My read on it was that Murray is insulated and old. This was before the media/elite/responsible people started to take Trump and his supporters seriously, but the campaign had been going on long enough for them to feel uneasy. Murray, for all his talk about elite bubbles, lives a pretty sheltered and comfortable life on his estate in Maryland. It's not Georgetown (though it is within the orbit of the Imperial City), but it's not suburban Everytown, USA either. He just couldn't see why anyone would be fooled by a crass reality TV-star turned demagogue.

He's also getting older, and it shows in his work and in his presentation. The talk he gave was on his newest book and to a medium sized audience of mostly conservative/Republican graduate students and professionals. The presentation was very casual, and frankly Murray seemed unprepared and unreflective about his book. He sounded like an old man who's mostly cut himself off from the world and, for old times' sake, takes a halfhearted stab at an issue his younger self would be attacked vigorously. I imagine he has so far approached Trump with the same lackadaisical attitude. So it's no surprise he would completely misread him.

The Z Blog said...

It's the rare man who is willing to live outside society. A big part of what Murray's life worth living is being Charles Murray, which means a scandalous free thinker within the good thinker universe. He can't be Charles Murray if gets exiled.

It's why the goal is to move the Overton window in the correct direction.

bleach said...

The guy is a midwestern libertarian, I don't know why any of you believe he is being cynical or expected any different opinion from him.

Audacious Epigone said...

Anon 4:33,

Yes, and those sentiments are applicable to much of the Conservative, Inc Old Guard, even the ones who've been relatively courageously keeping one foot in each camp.


That's disappointing on multiple levels--the intellectual laziness, the reflexive PC dismissiveness (related to the first), the apparent total lack of any feeling of sympathy for someone so reviled by the powers that be (like we probably have at some level for a guy like Bernie Sanders, for example), reduction of Trump's career to being little more than a reality TV star (the guy played a big role in pulling Manhattan out of its steady decline during the seventies and eighties and turning it into one of the most desirable locations in the country), etc.


Indeed, though we can hardly be faulted for wanting as much help from the top as we can get while we remodel from the bottom up. At least get out of Trump's way, Murray. No one has expanded the Overton Window as widely and rapidly as Trump has. At the debate last night he essentially made his candidacy a referendum on the W Bush/McCain/Graham/neocon Republicanism of the last two decades, and he did it in South Carolina, where W is popular and Graham has been a senator for way too long.


Because at the same time he's predicting that in three years the evidence for strong genetic influences on the brain will be overwhelming and undeniable. Such a prediction is passe on the Alt Right, as it's taken for granted that it's just a matter of when rather than if, but it's still a quite controversial bit of augury in the major media.

Toddy Cat said...

Murray is still starry-eyed about immigration. He recognizes that uncontrolled immigration is destroying the American working class, but, even in his WSJ editorial, he still has to pay homage to those "cheerful, optimistic, hardworking" immigrants, who "seem the most American of all". Obviously, Murray doesn't get out much these days, and his contact with immigrants is probably limited to his lawn service, and the staffs of the Georgetown ethnic restaurants he frequents.

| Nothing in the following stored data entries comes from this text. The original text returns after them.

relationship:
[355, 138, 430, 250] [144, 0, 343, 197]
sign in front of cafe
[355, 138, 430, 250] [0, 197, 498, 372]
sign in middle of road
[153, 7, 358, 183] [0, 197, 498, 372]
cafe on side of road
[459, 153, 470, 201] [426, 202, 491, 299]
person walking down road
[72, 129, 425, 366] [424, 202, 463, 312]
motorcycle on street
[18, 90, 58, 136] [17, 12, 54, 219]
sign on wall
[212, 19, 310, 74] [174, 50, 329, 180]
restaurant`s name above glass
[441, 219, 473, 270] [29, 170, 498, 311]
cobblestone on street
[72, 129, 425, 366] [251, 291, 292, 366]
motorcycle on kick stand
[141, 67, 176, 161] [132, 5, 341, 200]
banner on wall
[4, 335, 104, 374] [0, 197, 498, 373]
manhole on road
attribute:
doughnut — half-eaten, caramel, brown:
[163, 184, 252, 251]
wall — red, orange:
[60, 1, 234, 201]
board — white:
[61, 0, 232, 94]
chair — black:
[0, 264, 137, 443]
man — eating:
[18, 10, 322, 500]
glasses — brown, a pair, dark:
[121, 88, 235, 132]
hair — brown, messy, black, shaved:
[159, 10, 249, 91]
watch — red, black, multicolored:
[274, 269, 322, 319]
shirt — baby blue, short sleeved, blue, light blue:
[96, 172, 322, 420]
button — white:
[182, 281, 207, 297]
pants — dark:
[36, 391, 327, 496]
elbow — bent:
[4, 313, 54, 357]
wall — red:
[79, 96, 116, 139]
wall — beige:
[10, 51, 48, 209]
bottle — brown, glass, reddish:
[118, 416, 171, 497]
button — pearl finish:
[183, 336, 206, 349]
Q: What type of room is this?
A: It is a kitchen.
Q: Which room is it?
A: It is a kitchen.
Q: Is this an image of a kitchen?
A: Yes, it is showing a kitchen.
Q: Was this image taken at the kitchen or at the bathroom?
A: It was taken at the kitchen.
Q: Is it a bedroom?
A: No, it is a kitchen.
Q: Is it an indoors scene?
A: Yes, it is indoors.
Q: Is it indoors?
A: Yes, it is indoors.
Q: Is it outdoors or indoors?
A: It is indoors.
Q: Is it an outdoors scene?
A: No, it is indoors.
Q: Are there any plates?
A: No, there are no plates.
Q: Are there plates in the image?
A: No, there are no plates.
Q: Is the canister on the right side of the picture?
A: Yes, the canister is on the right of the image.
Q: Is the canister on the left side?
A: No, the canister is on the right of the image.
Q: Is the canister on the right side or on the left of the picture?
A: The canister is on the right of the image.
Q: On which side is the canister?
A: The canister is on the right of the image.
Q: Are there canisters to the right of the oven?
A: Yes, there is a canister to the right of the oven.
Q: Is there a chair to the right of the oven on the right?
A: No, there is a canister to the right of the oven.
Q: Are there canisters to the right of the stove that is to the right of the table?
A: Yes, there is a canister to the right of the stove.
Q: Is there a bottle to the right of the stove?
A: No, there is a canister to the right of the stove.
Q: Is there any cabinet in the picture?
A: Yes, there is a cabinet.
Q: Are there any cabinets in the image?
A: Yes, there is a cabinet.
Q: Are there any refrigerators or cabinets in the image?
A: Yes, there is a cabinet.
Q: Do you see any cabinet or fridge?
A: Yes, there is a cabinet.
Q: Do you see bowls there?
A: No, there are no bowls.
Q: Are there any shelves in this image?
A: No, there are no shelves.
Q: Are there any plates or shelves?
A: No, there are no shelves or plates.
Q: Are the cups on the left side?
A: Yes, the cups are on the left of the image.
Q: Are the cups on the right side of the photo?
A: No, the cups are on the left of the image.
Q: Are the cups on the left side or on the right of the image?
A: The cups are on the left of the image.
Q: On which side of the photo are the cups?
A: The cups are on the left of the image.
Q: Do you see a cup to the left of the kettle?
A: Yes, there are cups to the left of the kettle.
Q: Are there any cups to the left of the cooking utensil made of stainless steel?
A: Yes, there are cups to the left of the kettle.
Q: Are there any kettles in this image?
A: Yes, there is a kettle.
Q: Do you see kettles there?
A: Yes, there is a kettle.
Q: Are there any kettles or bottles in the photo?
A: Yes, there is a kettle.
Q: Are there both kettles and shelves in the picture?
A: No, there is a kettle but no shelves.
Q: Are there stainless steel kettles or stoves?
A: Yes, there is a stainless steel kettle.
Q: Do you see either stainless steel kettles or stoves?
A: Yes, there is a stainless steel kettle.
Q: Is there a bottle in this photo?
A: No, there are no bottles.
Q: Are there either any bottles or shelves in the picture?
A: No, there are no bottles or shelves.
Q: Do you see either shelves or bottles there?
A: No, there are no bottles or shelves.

Murray is a libertarian pro-immigration race-realist, which, it turns out, is like being a Zionist Nazi or a free-market Communist. There's a basic contradiction there, and Murray just won't face it...

Anonymous said...

Murray has always been chummy with the neocons and they've paid him back by letting him have a nice career in conservative wonkery despite his thought crimes. I don't see him breaking ranks with them to support Trump.